The second verse recalls a qualification of the first: earlier, she’d stated that she “want(s) your everything as long as it’s free”; now she warns that “you’re a criminal as long as you’re mine.” It’s as if she’s giving outs to her object of desire, subtly indicating that she’s willing to throw herself into a fantasy as long as it remains a fantasy. Dark desires have a way of turning into dark realities. To underscore this, GaGa name-checks three Alfred Hitchcock films – Psycho, Rear Window, and Vertigo (applying the appellation –stick to this latter title, recalling the disco-stick of her earlier hit “Love Games”; it’s still nonsensical, but at least its conjunction with Vertigo makes a bit more sense. In addition, the line “while you’re in my rear window, baby it’s sick” begs for a more lurid reading than mere allusion; the longer the song continues, the more pornographic and naked her desires become, even as she tries to repudiate them.)

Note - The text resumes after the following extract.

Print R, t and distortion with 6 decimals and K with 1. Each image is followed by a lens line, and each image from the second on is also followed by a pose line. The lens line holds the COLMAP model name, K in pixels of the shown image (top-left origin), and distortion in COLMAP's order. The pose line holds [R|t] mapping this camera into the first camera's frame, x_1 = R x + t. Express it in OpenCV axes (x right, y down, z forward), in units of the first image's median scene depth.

Following another doubling of the “rah-rah” bridge, we enter into a bizarre subplot, which seems to feature GaGa onstage at a fashion show (could this be what she meant by “Roma”?) The vocal grows a bit more diffuse, standing in for a crowd watching her strut. Amid the standard “walk, walk fashion baby,” we get “work it, move, that bitch crazy.” The shift to second person (with GaGa looking in at herself) is fascinating, as if she knows that other people know something about her that she doesn’t; perhaps she is afraid of her “sick” intentions being brought to light, even as she wants them to. A defensive, “I’m a freak bitch, baby!” tries to sound like she’s owning it, but fails to convince. This dichotomy continues to define the song.

Something revealing happens by the next chorus: after the repetition that she wants both love and revenge, she states, “I don’t want to be friends.” It’s the first time in the song she nakedly states something she doesn’t want. It’s a brief moment of naked honesty, and GaGa immediately fears it. At once, she dives into French, as if backing off from this statement, baffling the listener away from truth.

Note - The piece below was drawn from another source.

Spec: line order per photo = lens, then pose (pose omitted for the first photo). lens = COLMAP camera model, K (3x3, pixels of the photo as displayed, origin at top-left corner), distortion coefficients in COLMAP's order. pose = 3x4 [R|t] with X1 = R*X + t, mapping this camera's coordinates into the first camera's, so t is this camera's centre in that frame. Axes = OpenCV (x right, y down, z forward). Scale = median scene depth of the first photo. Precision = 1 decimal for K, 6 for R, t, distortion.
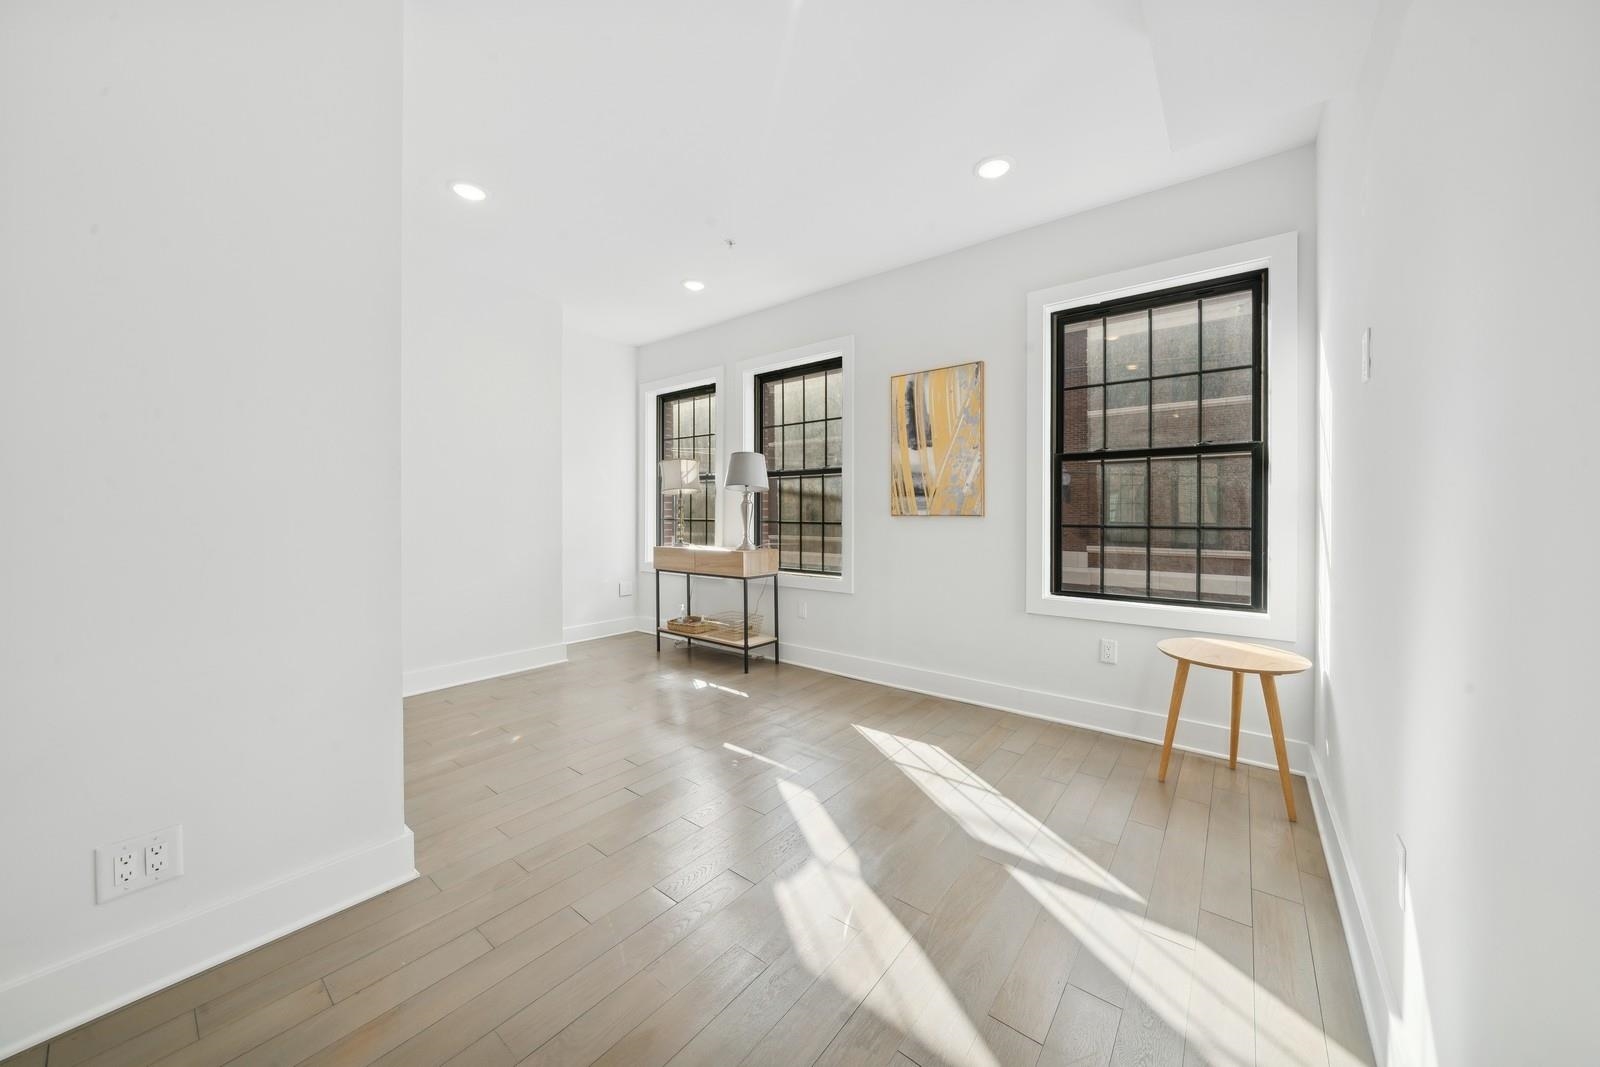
lens RADIAL K [[563.4, 0, 809.0], [0, 563.4, 511.5], [0, 0, 1]] dist [-0.000243, -0.000195]
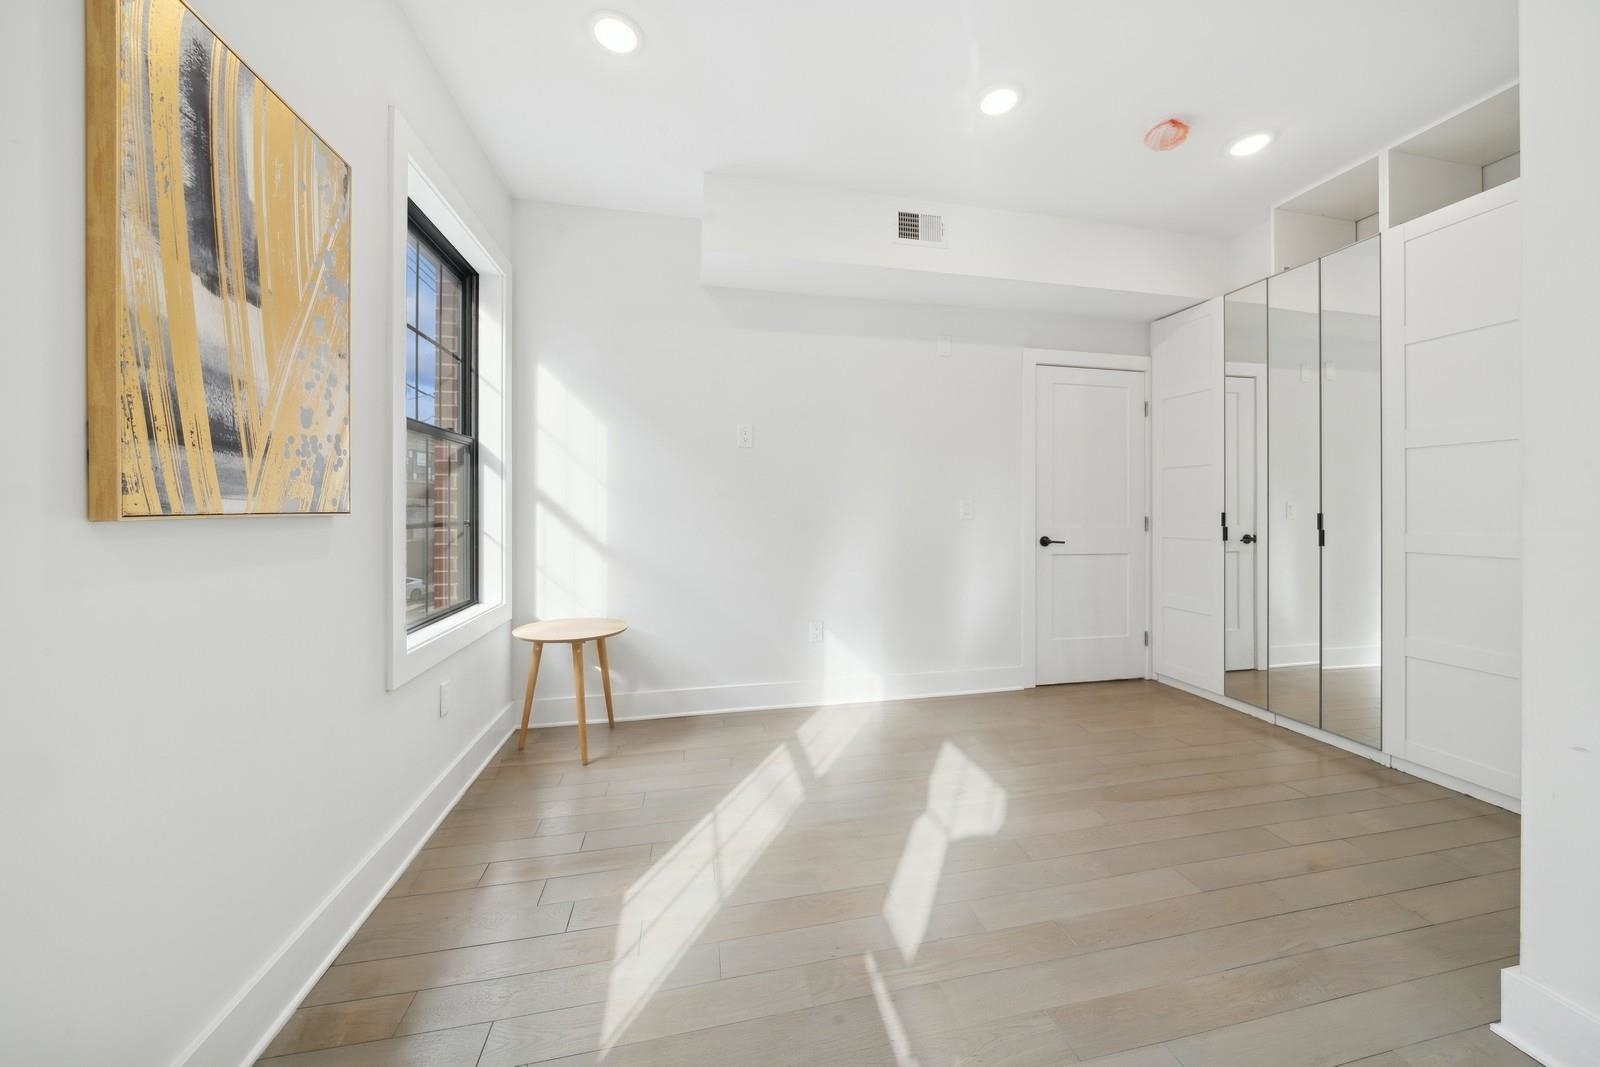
lens RADIAL K [[563.4, 0, 809.0], [0, 563.4, 511.5], [0, 0, 1]] dist [-0.000243, -0.000195]
pose [[-0.766072, 0.001965, 0.642752, -0.243896], [0.006838, 0.999964, 0.005092, 0.006051], [-0.642719, 0.008296, -0.766057, 1.047948]]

Soon enough, though, she comes back to it, seeming to need to get it out. She repeats the line three times, and on the third repetition, she finally evinces emotion. Most of the song has been sung in an almost-monotone (with the exception of the chorus, whose vocal ranges from come-on to slight desperation). On the final, “I don’t want to be friends,” she actually shouts, underlining her entire intention of the song. She wants destructive love, but she doesn’t want to actually like this person. The whole song has led up to this moment, finally revealing GaGa’s true colors – she wants a theory of love tainted with versions of hate and pain. Real love, which requires you to be friends with the person you are in love with, is messier than her initial concepts of what makes romance “bad.” Immediately following this revelation, she falls back to her default position: “I want your bad romance.”

“Bad Romance” is a complicated, complex song, bursting with pop concepts that could have been the basis for four or five lesser songs. More, it’s deeper than it pretends to be; even flourishes like the way she slurs the word “hand” and the grunting sigh in the middle of the second verse are more interesting than they have any right to be. After the mediocre “Just Dance,” the trying-too-hard “Poker Face,” and the absolutely horrible “Love Games,” “Paparazzi” was a breath of fresh air. “Bad Romance” happily continues this trend. It’s not only Lady GaGa’s best single so far, it is also one of the best songs of the year.